◆ **ACTIVITY A**:
Set down everything in the blog post from "Maybe I ought" down to "of the Realm.", with no changes.
◆ **ACTIVITY B**:
What was the name of the Yahoo discussion group that the author of the blog post deleted?
◆ **ACTIVITY C**:
Continue the blog post about the Yahoo group and the spell-checker from where it stops.

Maybe I ought to feel melancholy in some way. I deleted a Yahoo discussion group I've owned for around fifteen years. The people who were subscribed to it were a loyal group, but there were only occasional posts in the end. I started getting spam that indicated the security of Yahoo Groups has been breeched, and so I put it to bed. Vayo con dios, Coin of the Realm.
I deleted the discussion list, but kept the name by creating a new blog by the same name here on blogger.com before it got taken by somebody else. How selfish of me. This title seems indicative of my wishy-washy attitude toward specificity. I intended for it to indicate that group members could write about anything that crossed their mind. I made everybody a moderator. There was nothing to rail about. It was too fair. Too liberal. Too irresponsible, I suppose.
I'm still subscribed to the Thomas group. I went on a No Mail status, so I don't receive any posts from the group. I can go to the group's home site and read the correspondence if I so choose, but it's the sa-me people saying the sa-me thing they've always said. It's all they know, and for the most part what they write about is what other people have written. They have opinions about other people's opinions. Who needs that?
The e-mail posts I get from the AppleScript group are specific to that programming language and while the members seem polite, it's not a place where I'd go for entertainment. I just had my first real conversation there about how I've not been able to turn off the automatic correcting feature of the spell-checker.
This is a new feature in the spell-checker of the upgrade to the operating system called Snow Leopard. It works across all or most of the Apple programs including the browser including FireFox. That's why I looked in System Preferences to turn it off, and I did, but the auto correcting feature didn't stop "correcting". It turns out that I had to turn it off in each application locally.

◆ **DATA EXTRACT**:
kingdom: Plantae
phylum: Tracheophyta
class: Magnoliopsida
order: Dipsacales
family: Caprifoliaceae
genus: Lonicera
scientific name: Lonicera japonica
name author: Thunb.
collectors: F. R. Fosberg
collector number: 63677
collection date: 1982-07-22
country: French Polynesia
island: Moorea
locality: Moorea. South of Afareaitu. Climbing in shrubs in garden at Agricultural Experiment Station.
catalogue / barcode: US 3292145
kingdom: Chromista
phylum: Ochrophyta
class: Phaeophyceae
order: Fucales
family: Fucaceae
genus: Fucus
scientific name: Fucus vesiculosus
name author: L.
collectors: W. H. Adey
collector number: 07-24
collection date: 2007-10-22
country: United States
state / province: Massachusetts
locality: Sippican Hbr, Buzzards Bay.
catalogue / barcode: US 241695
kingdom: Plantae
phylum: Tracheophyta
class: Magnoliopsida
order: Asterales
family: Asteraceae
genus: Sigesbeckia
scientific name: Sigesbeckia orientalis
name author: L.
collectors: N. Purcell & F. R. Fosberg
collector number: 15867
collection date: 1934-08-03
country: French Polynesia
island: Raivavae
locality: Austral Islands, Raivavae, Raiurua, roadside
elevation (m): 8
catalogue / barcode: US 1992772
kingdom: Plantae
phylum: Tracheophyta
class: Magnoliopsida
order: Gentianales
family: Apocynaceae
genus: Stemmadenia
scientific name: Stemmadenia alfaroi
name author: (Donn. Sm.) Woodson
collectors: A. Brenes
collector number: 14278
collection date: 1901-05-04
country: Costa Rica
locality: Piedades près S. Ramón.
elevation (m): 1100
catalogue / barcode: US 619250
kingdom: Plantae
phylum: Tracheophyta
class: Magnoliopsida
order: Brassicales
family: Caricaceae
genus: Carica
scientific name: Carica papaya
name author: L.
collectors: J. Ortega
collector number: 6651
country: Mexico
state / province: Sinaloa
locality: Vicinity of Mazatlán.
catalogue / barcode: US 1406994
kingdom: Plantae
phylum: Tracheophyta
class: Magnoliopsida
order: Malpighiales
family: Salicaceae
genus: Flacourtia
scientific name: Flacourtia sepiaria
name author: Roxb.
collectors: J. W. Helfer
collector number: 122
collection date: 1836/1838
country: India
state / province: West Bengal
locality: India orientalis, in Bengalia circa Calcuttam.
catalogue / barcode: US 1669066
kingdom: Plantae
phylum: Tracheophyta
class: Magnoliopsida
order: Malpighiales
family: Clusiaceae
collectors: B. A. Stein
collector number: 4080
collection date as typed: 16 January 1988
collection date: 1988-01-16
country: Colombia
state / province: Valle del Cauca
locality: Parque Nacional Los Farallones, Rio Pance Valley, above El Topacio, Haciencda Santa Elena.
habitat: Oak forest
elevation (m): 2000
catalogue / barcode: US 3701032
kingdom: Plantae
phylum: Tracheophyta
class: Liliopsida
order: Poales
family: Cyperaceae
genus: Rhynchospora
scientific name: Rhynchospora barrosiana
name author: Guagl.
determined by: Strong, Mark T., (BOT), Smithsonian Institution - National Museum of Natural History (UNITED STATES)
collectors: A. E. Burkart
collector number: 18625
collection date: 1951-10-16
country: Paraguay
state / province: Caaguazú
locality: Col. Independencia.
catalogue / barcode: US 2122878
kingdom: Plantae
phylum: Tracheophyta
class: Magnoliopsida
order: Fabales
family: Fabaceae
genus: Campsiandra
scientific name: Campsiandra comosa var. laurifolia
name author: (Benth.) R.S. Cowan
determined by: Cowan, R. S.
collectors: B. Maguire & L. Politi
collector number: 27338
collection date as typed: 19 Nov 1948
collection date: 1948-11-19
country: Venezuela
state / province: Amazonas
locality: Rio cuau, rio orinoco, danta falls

◆ **TASK RESPONSE A**:
Maybe I ought to feel melancholy in some way. I deleted a Yahoo discussion group I've owned for around fifteen years. The people who were subscribed to it were a loyal group, but there were only occasional posts in the end. I started getting spam that indicated the security of Yahoo Groups has been breeched, and so I put it to bed. Vayo con dios, Coin of the Realm.

◆ **TASK RESPONSE B**:
Coin of the Realm

◆ **TASK RESPONSE C**:
I like this feature when it corrects the typos I make. Sometime I misspell words, but mostly the "correcting" the spell-checker fixes most of the time is when my fingers hit the adjacent key rather than my not spelling a word right. When that happens, what the auto corrector replaces my intended term or expression with can be totally wrong, even though it also has a feature that allows me to go back to my original intent, but if I don't catch that it's the wrong word, the results can be weird.
The remaining problem I'm having can probably be fixed too, but currently I don't know the source of the problem. I don't know what Apple calls the feature in order to find it and turn it off.
The problem for me is when I highlight some sentence or paragraph I wanna completely remove and start all over. This editing practice is one of the basic reasons that moved me to switch from using typewriters to write, and using a computer.
With this new system, if I don't like something I've written and move to highlight and delete it, even before I finish highlighting the accursed section a popup dialog shows up with a menu as if I had right-clicked. I have to deal with that dialog box before I can move on. The menu doesn't offer the Delete option. I can only choose to Cut, which puts what's highlighted into the clipboard, and I might already have something in the clipboard I intend to use. What a drag.
Upgrading to Snow Leopard was the stupidest thing I've done since I switched back to Macs. It's very irritating, but I'm not the only one. The Apple Support pages are full of people who also regret doing it. I was too impulsive and eager for my own good. Maybe Apple will straighten it out with 6.2.